Are you shooting in Manual mode? Worth a try. Also, if the D60 as an in-built autofocus motor, switch to manual focus, that might help.
 
theres no problem using the lens the correct way round
its just when I attach it with the reversing ring that
it comes up lens not attached I'm wondering if you can't
use the D60 with a reversing ring??
 
No idea on your problem, just to let you know what you're using is a reversing mount - a reversing ring is quite different. A reversing ring attaches lens to lens backwards, in this case you're only using one lens, mounted backwards, right?
 
It may not be possible with the D60 if the reversing mount doesn't do something about the aperture lever on the body.

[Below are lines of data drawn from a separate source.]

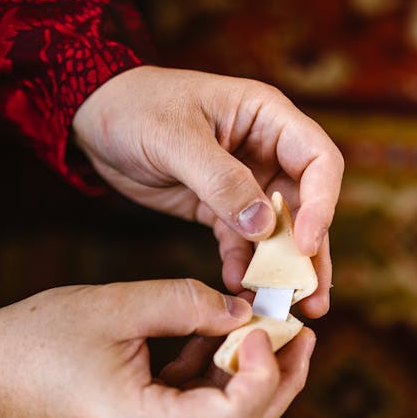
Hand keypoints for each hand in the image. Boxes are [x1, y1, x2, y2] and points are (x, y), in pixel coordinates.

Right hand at [0, 279, 315, 417]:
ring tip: (271, 335)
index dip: (264, 374)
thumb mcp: (115, 304)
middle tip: (299, 336)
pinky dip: (214, 387)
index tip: (264, 326)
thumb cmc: (34, 337)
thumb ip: (189, 303)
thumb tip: (245, 311)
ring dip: (250, 386)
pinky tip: (221, 346)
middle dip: (276, 383)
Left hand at [72, 66, 341, 316]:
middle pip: (308, 204)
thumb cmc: (136, 108)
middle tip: (313, 299)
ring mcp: (246, 181)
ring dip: (283, 269)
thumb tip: (265, 226)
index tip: (304, 245)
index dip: (321, 203)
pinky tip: (236, 288)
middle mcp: (266, 150)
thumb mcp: (175, 139)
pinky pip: (242, 242)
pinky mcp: (219, 208)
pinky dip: (242, 266)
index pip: (319, 160)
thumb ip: (221, 181)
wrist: (95, 117)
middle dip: (311, 252)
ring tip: (286, 309)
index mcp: (268, 117)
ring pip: (279, 230)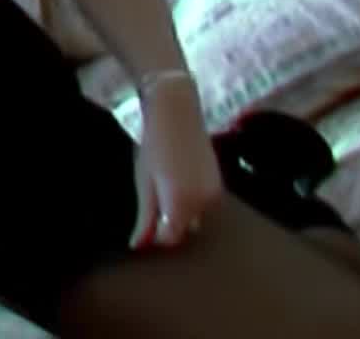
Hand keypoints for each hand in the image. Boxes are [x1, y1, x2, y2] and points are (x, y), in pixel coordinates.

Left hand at [130, 106, 226, 253]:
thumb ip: (145, 218)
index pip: (170, 238)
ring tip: (166, 186)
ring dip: (181, 213)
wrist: (177, 112)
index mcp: (181, 203)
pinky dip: (192, 202)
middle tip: (154, 200)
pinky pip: (204, 206)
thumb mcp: (144, 183)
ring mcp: (215, 194)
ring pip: (195, 219)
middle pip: (184, 230)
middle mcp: (203, 203)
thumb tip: (139, 246)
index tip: (146, 221)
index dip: (156, 234)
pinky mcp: (220, 185)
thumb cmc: (154, 144)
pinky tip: (180, 180)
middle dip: (169, 223)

I've not actually seen or tried reversing mounts before, but a reversing ring connects two lenses together end to end. I've done that with the 28-80mm f/3.5-5.6 AF-D connected to the body, then the ring, then a 50mm f/1.8D thrown on in reverse, and that works well, but the 28-80mm is able to set the aperture manually via the ring (I suspect that being missing with a reversing mount is what's causing your issues).
 
He's talking about the kind of reversing ring that screws into a lens' filter thread and then the ring goes onto the camera body.

On my D300 and previous D2Xs it worked fine straight away.

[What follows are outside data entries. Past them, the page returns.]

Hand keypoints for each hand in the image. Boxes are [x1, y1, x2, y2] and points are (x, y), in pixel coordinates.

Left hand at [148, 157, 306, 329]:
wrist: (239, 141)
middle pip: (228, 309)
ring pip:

Maybe the D60 doesn't allow you to take a pic when it thinks no lens is attached. With a D300 or D2Xs even with physically no lens on the camera, you can still take a photo.
 
It may not be possible with the D60 if the reversing mount doesn't do something about the aperture lever on the body.

I've not actually seen or tried reversing mounts before, but a reversing ring connects two lenses together end to end. I've done that with the 28-80mm f/3.5-5.6 AF-D connected to the body, then the ring, then a 50mm f/1.8D thrown on in reverse, and that works well, but the 28-80mm is able to set the aperture manually via the ring (I suspect that being missing with a reversing mount is what's causing your issues).

Reversing mounts never do anything to the aperture lever since the lever in on the other end of the lens.

I don't know about the D60/Nikons but as a general rule, you lose autofocus and aperture/shutter speed control when you reverse mount. You should still be able to click though. Has the mount clicked into place? Maybe the camera is not detecting that the mount has locked on.
 
Yes, the camera has to be in full M manual mode. You then set the aperture using the aperture ring on the lens.
 
He's talking about the kind of reversing ring that screws into a lens' filter thread and then the ring goes onto the camera body.

Yes, the kind that's called a reversing mount. :)

A reversing ring is for connecting 2 lenses together end to end.

Reversing mounts never do anything to the aperture lever since the lever in on the other end of the lens.

That's kind of my point. Some bodies won't work with lenses that don't have that. Just like some bodies won't work with Nikon's own G lenses.

I haven't personal experience with the D60, so it was just a thought. :)
 
Then I guess I was mistaken. I've always seen them as "Reversing mounts", and "reversing rings" being the ones with threads on both sides.
 
I was having the same trouble here, it all comes down to your metering setting. I had my D50 set to Matrix metering and the camera was just not firing. By this point I had tried more or less everything to get it going but with no results I was ready to give up.

Now, I know this is something so so simple... I changed my metering to Spot metering and hey presto, the camera fires.